Trapianti antidiabete, scoperti nuovi farmaci

Dalla ricerca italiana nuove speranze per i 250 mila italiani con diabete di tipo 1, forma giovanile della malattia del sangue dolce, che ogni anno fa registrare secondo le stime circa 5 mila nuovi casi. Un gruppo di scienziati del San Raffaele di Milano ha dimostrato per la prima volta l’efficacia di una nuova classe di farmaci nel ridurre il rischio di rigetto dopo il trapianto di isole di Langerhans, le cellule del pancreas che fabbricano l’insulina e che vengono impiantate nei pazienti diabetici per ripristinare la produzione dell’ormone controlla-zucchero. Le molecole protagoniste della ricerca, pubblicata sul ‘Journal of Clinical Investigation’, sono i farmaci anti-recettore CXCR1/2. Funzionano inibendo i recettori per le chemiochine, proteine chiave delle reazioni autoimmunitarie. E somministrandoli dopo il trapianto di isole pancreatiche, si favorisce l’attecchimento dei tessuti aumentando le probabilità di successo dell’intervento.

Lo studio è coordinato da Lorenzo Piemonti, responsabile dell’Unità della biologia della beta-cellula del San Raffaele, e condotto in collaborazione con l’azienda biofarmaceutica Dompé che ha sviluppato le molecole utilizzate. Le terapie utilizzate finora – ricorda l’Irccs milanese in una nota – hanno lo scopo di inibire i linfociti del sistema immunitario, che hanno il compito di eliminare le cellule trapiantate con conseguente rigetto del tessuto di Langerhans. Dopo avere dimostrato che un altro tipo di cellule, i polimorfonucleati, partecipano attivamente ai processi di danneggiamento del tessuto trapiantato facilitandone la distruzione e il rigetto, i ricercatori del San Raffaele hanno utilizzato modelli di topo per valutare l’effetto di farmaci in grado di inibire la migrazione dei polimorfonucleati in risposta al rilascio di citochine.

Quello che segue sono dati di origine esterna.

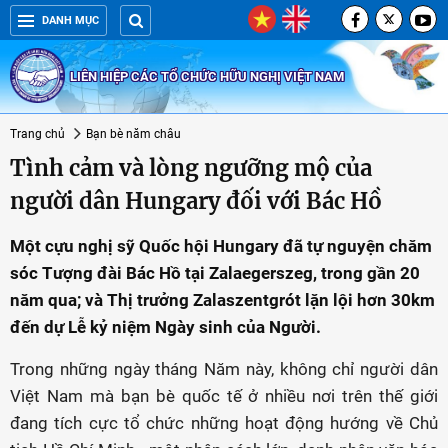
DANH MỤC
LIÊN HIỆP CÁC TỔ CHỨC HỮU NGHỊ VIỆT NAM
Trang chủ
Bạn bè năm châu
Tình cảm và lòng ngưỡng mộ của
người dân Hungary đối với Bác Hồ
Một cựu nghị sỹ Quốc hội Hungary đã tự nguyện chăm
sóc Tượng đài Bác Hồ tại Zalaegerszeg, trong gần 20
năm qua; và Thị trưởng Zalaszentgrót lặn lội hơn 30km
đến dự Lễ kỷ niệm Ngày sinh của Người.
Trong những ngày tháng Năm này, không chỉ người dân
Việt Nam mà bạn bè quốc tế ở nhiều nơi trên thế giới
đang tích cực tổ chức những hoạt động hướng về Chủ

Gli studiosi hanno così dimostrato che i farmaci anti-recettore CXCR1/2 non solo riducono l’accumulo di polimorfonucleati nel sito di impianto e la conseguente infiammazione, ma soprattutto favoriscono la sopravvivenza del tessuto trapiantato nel tempo. Oltre alle indagini precliniche, il team ha condotto anche un esperimento clinico. Ha cioè verificato che la nuova famiglia di farmaci aumenta significativamente la sopravvivenza e la funzione del tessuto trapiantato anche nell’uomo, senza provocare effetti secondari indesiderati. “Prevenire il rigetto e favorire la sopravvivenza del trapianto di tessuto mediante l’uso di anti recettori per chemiochine – spiega Piemonti – è un concetto innovativo che identifica la risposta infiammatoria al centro di una reazione molto complessa. La ricaduta clinica di questo approccio – precisa il ricercatore – potrebbe essere estremamente rilevante sia nel campo del diabete di tipo 1, e forse di tipo 2, che in quello dei trapianti. Il fatto che questi farmaci siano già disponibili per lo studio nell’uomo, con un profilo di sicurezza estremamente favorevole, fa sì che nei prossimi mesi si potrà iniziare studi multicentrici a livello internazionale sia nel trapianto di isole sia nei pazienti diabetici di tipo 1 all’esordio di malattia”.

“Coinvolgendo un numero maggiore di pazienti – sottolineano Antonio Citro ed Elisa Cantarelli, membri dell’Unità della biologia della beta cellula del San Raffaele di Milano e primi autori della ricerca – questi studi avranno la possibilità di confermare definitivamente nei prossimi 2-3 anni la validità dell’approccio”.

La molecola usata per le ricerche condotte in via Olgettina è il reparixin, capostipite della nuova classe di farmaci.